What the task asks:
Please give again, exactly and in full, each line from the one holding "také jako ESG, které ovli" to the end of the listing.

Supplied material:

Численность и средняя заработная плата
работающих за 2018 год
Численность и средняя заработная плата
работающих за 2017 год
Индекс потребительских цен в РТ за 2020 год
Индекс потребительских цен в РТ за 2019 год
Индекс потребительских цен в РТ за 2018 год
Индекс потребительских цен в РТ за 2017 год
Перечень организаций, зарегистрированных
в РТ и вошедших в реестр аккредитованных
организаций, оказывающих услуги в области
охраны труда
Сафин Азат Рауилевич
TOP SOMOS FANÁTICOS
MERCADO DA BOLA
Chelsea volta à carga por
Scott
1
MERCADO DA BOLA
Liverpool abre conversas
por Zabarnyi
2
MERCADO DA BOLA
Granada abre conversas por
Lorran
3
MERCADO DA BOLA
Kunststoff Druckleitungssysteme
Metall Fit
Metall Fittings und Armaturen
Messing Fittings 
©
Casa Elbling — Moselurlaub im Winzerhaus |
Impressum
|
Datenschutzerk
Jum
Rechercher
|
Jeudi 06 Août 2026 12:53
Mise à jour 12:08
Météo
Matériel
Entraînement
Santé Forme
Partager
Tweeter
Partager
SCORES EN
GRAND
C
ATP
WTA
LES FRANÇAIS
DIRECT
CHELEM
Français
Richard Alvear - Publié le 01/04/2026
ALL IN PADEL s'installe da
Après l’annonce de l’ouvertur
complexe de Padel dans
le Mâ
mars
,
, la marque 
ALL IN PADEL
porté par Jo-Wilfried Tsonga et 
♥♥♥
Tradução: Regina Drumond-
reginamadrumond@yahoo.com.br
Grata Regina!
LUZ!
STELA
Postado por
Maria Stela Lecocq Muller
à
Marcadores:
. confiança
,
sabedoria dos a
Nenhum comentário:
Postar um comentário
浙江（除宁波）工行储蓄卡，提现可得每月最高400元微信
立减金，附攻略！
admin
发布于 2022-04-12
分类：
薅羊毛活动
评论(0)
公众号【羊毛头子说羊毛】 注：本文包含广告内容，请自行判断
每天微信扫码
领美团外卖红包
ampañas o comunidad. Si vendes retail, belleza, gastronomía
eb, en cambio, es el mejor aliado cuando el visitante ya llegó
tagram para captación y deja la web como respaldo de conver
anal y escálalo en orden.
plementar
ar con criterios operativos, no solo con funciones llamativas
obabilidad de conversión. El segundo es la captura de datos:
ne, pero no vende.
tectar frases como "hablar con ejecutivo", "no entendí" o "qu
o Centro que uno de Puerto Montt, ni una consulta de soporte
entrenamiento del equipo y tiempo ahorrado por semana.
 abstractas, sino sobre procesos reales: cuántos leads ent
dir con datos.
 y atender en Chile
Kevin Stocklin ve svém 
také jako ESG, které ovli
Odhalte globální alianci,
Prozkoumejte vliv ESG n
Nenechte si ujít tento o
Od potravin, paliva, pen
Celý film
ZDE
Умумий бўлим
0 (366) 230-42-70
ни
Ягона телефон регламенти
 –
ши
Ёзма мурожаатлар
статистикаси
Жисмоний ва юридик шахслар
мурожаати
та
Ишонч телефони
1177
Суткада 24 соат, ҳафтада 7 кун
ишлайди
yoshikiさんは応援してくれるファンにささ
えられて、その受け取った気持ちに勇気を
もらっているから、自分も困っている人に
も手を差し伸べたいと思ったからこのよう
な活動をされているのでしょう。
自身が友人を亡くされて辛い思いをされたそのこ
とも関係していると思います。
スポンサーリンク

Solution:
také jako ESG, které ovli
Odhalte globální alianci,
Prozkoumejte vliv ESG n
Nenechte si ujít tento o
Od potravin, paliva, pen
Celý film
ZDE
Умумий бўлим
0 (366) 230-42-70
ни
Ягона телефон регламенти
 –
ши
Ёзма мурожаатлар
статистикаси
Жисмоний ва юридик шахслар
мурожаати
та
Ишонч телефони
1177
Суткада 24 соат, ҳафтада 7 кун
ишлайди
yoshikiさんは応援してくれるファンにささ
えられて、その受け取った気持ちに勇気を
もらっているから、自分も困っている人に
も手を差し伸べたいと思ったからこのよう
な活動をされているのでしょう。
自身が友人を亡くされて辛い思いをされたそのこ
とも関係していると思います。
スポンサーリンク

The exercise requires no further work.